The free acid decomposes at 24° C. into ethyl alcohol and carbon disulphide; hence its constitution is known to be:

HS-CS-OC2H5 and not HO-CS-SC2H5

Carbon disulphide also combines with tertiary amines and phosphines, forming crystalline substances, the most important of which is a red compound with triethylphosphine, CS2P(C2H5)3, to which the constitution is attributed.

Detection and Estimation of Carbon Disulphide

Carbon disulphide may be detected by means of the red, crystalline compound it forms with triethylphosphine, and the white compound with phenylhydrazine:

C6H5-NH-NH-CS-S-NH3-NH-C6H5;

also by its conversion into thiocarbonate, which gives a yellow precipitate with silver nitrate, and a red precipitate with lead nitrate, each of which quickly turns black by conversion into sulphide.

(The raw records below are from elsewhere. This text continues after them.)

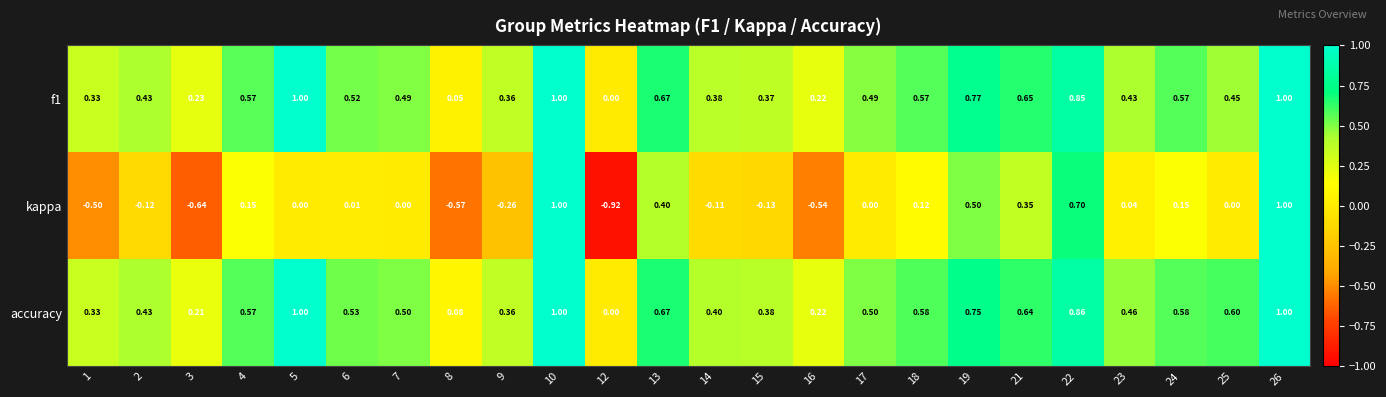

Which series has the widest spread of values?

kappa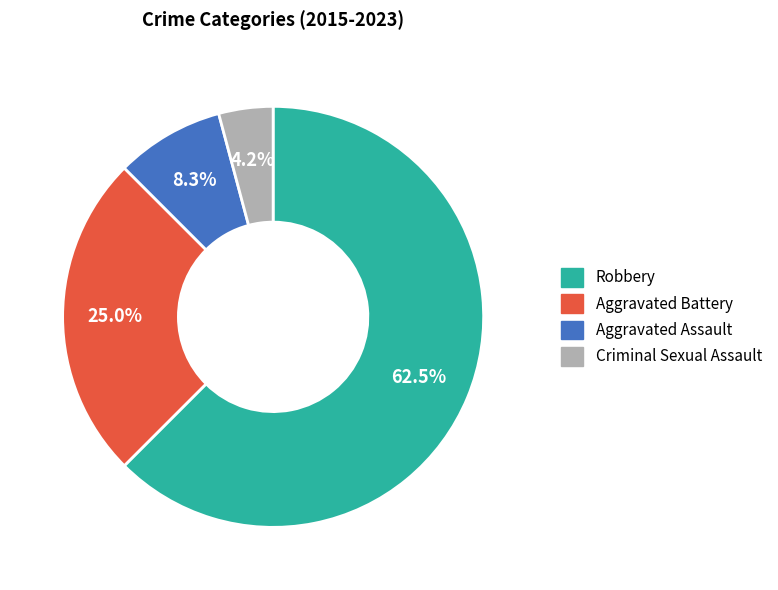

Combined, what portion of the pie is Robbery and Criminal Sexual Assault?

66.7%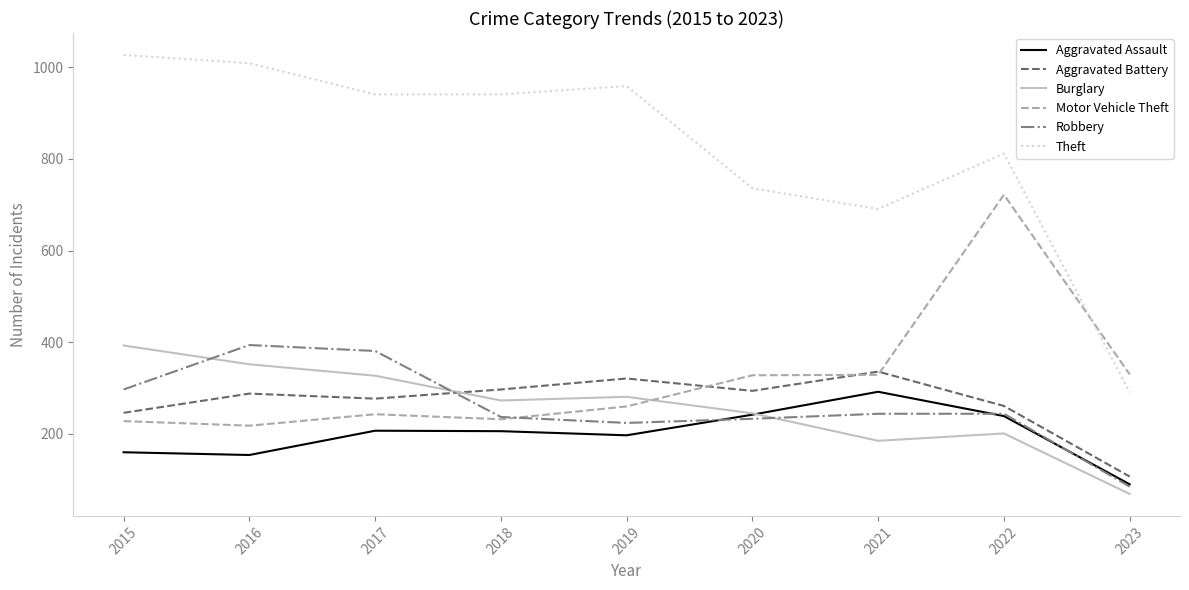

True or false: Theft and Motor Vehicle Theft cross at least once.

True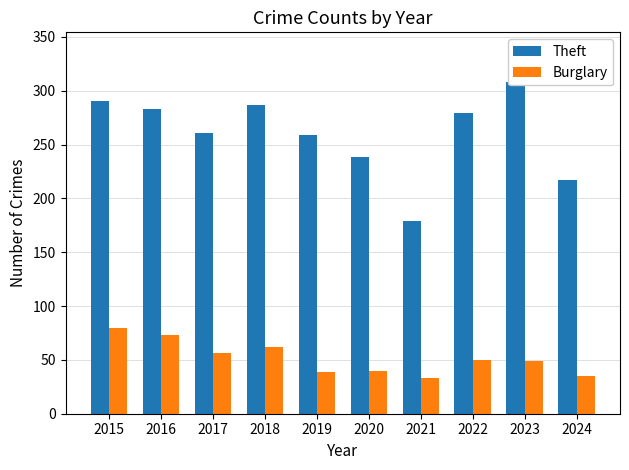

The Burglary series shows 56 at 2017. True or false?

True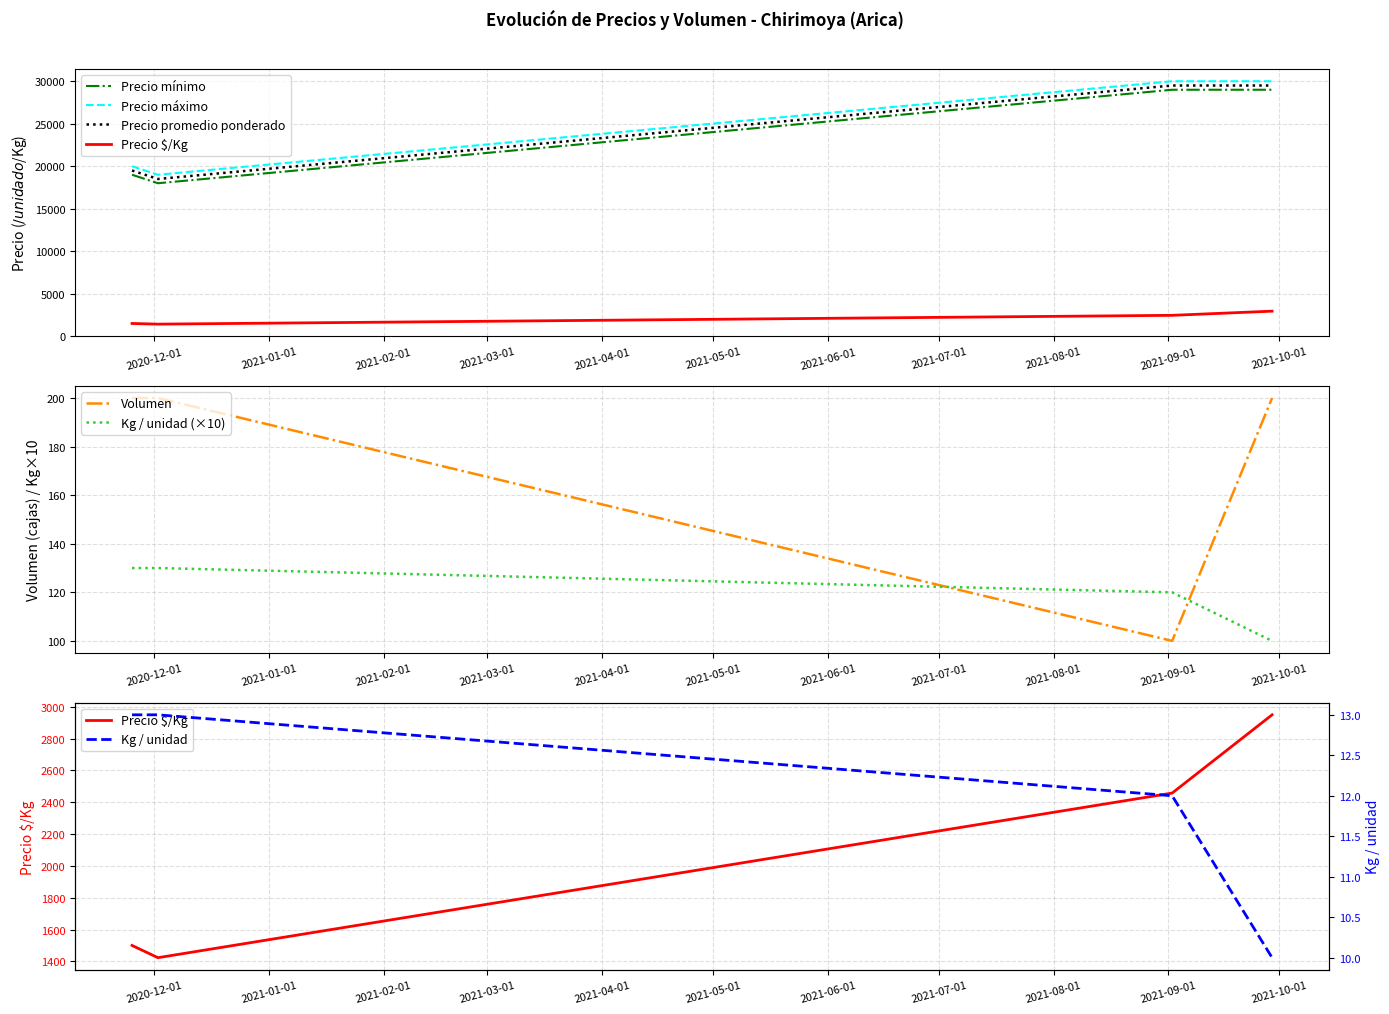

True or false: Precio $/Kg and Precio promedio ponderado intersect in this chart.

False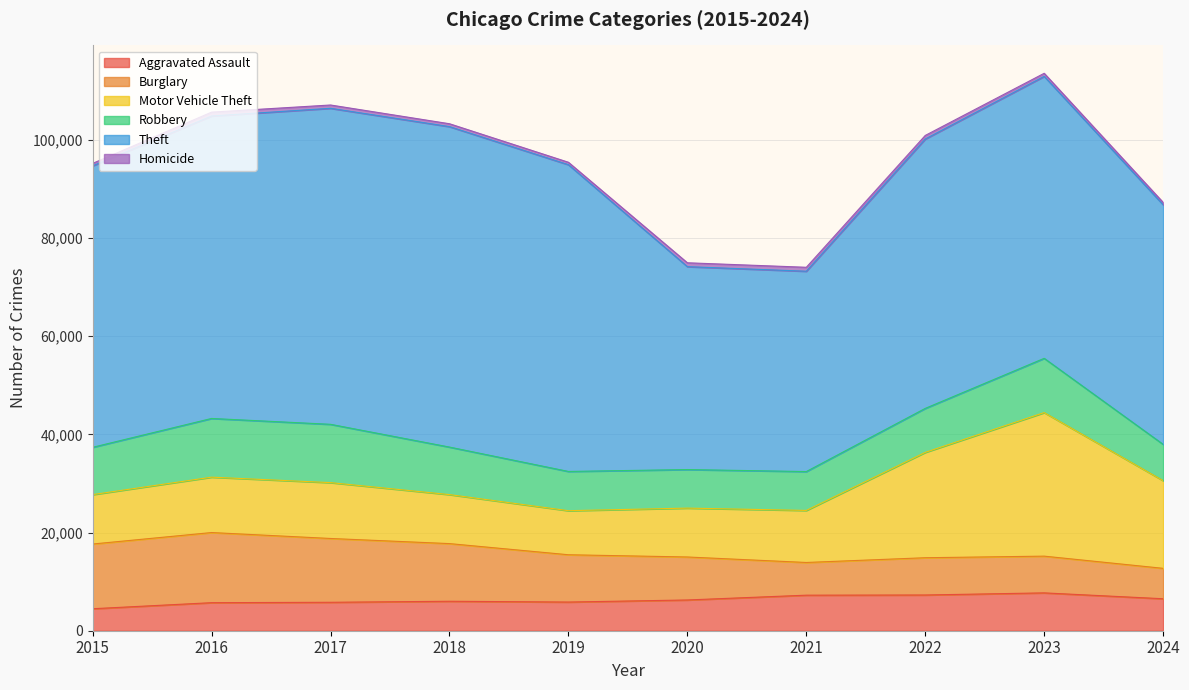

What is the value of the Robbery point at the 8th from the left?

8963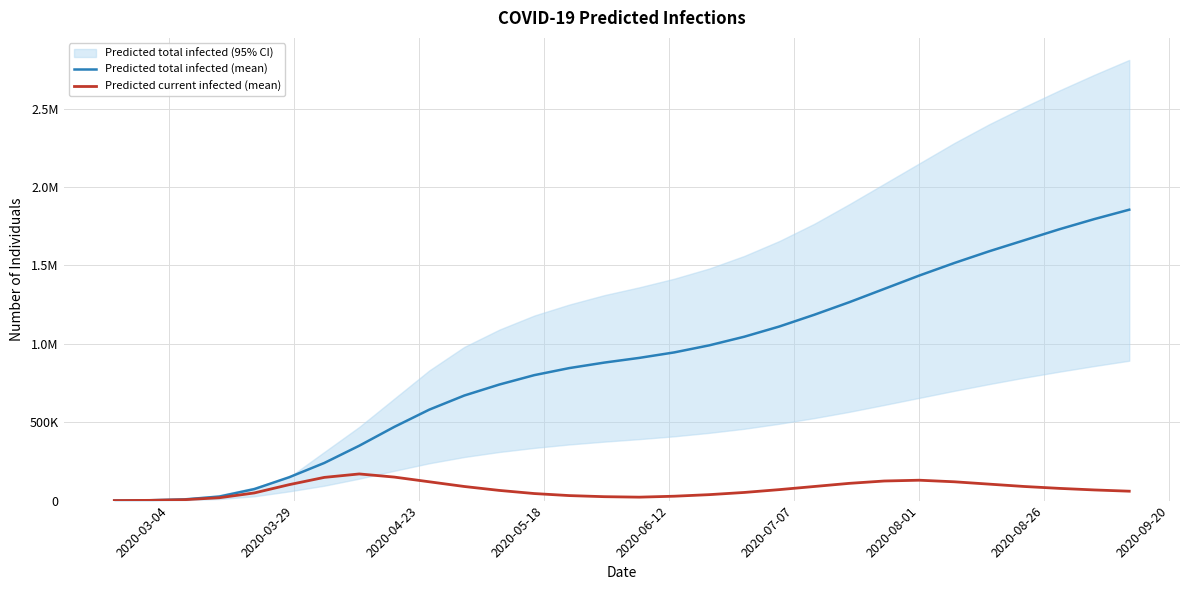

Does the chart have visible grid lines?

Yes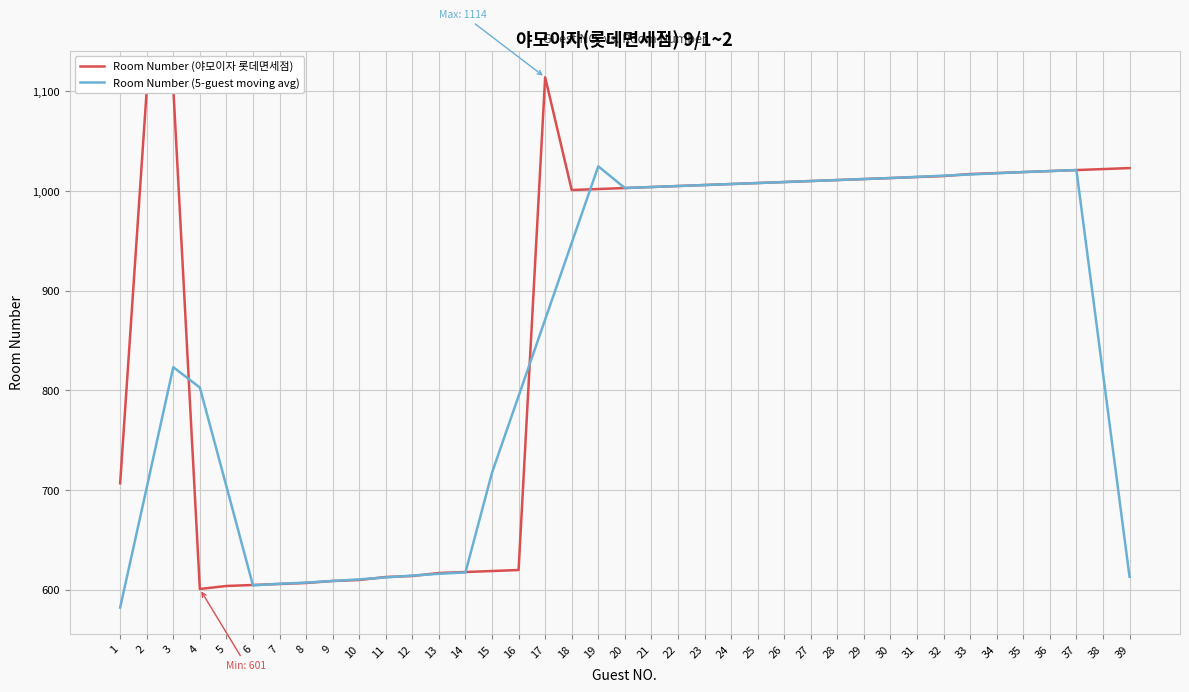

What is the spread (max minus min) of values at 11?

0.4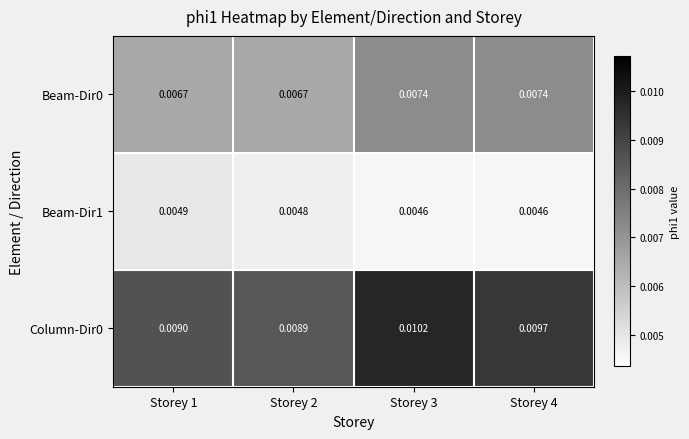

How many categories are shown in the chart?

4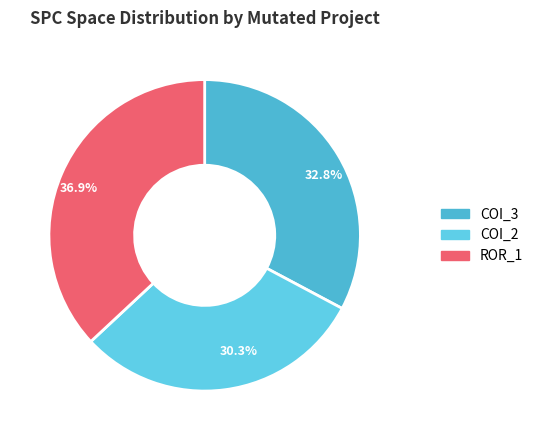

What portion of the pie excludes 30.3%?

69.7%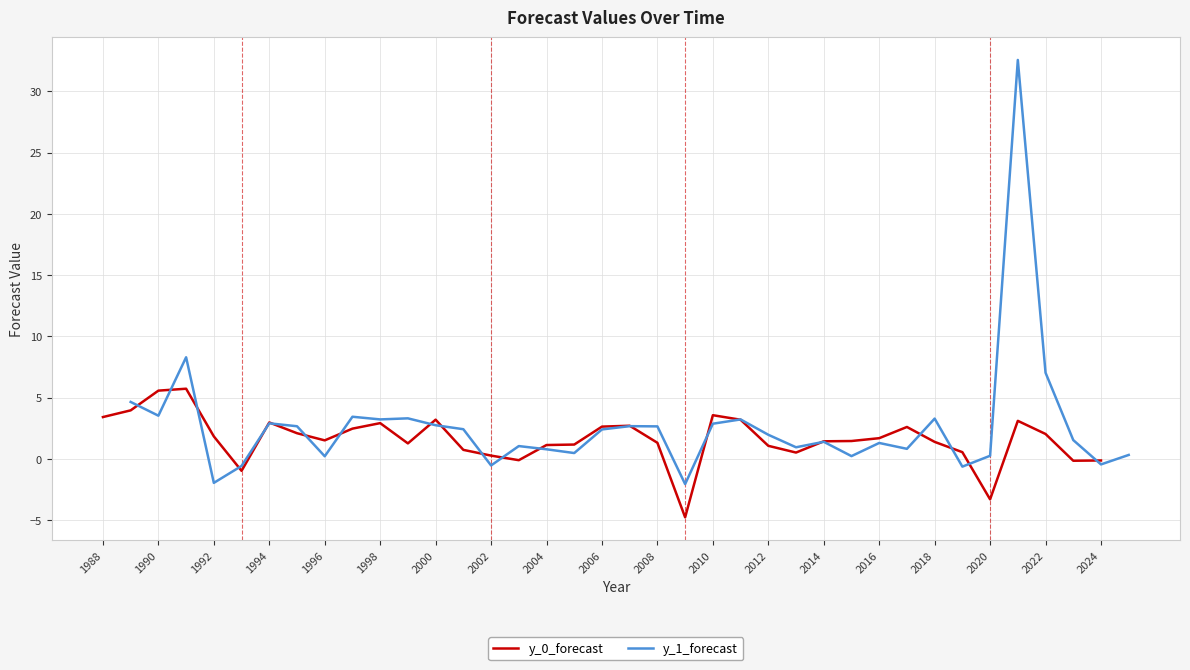

What is the minimum value for y_0_forecast?

-4.8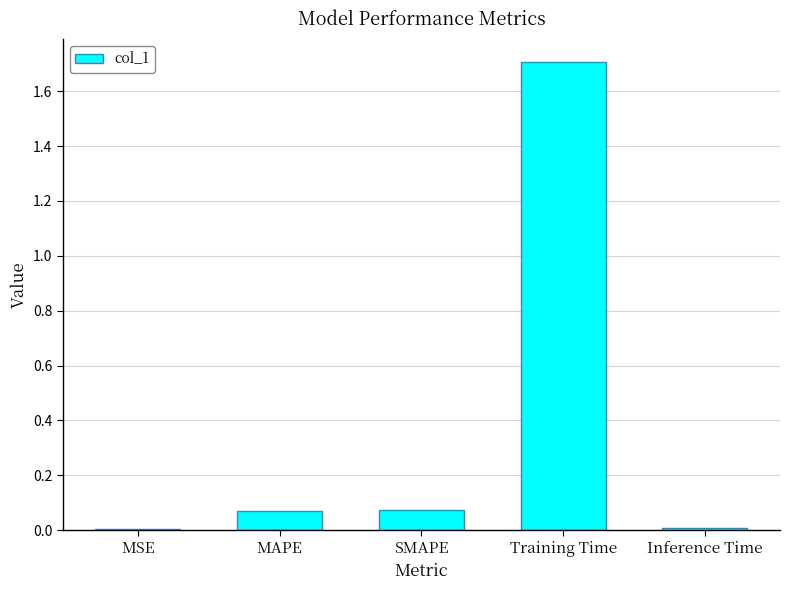

What is the greatest value displayed?

1.7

Minute quantities of carbon disulphide can also be detected by producing one of the dithiotrimercuric salts of the type HgX2'.2HgS, which form characteristic crystalline precipitates when dilute aqueous solutions of mercuric salts are heated on the water-bath with carbon disulphide.

Carbon disulphide is estimated by solution in alcoholic potash with formation of xanthate, followed by titration with standard copper sulphate, or with permanganate solution, which oxidises the xanthate to sulphate. A third method depends upon the fact that ammonia converts carbon disulphide into a mixture of hydrosulphide and thio- cyanate, thus:

CS2 + 2NH3H2N-SC-SNH4 + NH3NH4HS + NH4CNS

The hydrosulphide may then be titrated with ammoniacal zinc solution.

Carbon disulphide may be estimated gravimetrically by treatment with baryta water, so that sulphide is produced, which is then oxidised and weighed as BaSO4.

Uses of Carbon Disulphide

Besides its employment as a solvent, to which reference has been made, carbon disulphide is used in the vulcanising of indiarubber, for the preparation of ammonium thiocyanate, and of numerous organic compounds, including a number of dyes containing sulphur, as well as for the prevention of phylloxera in vines.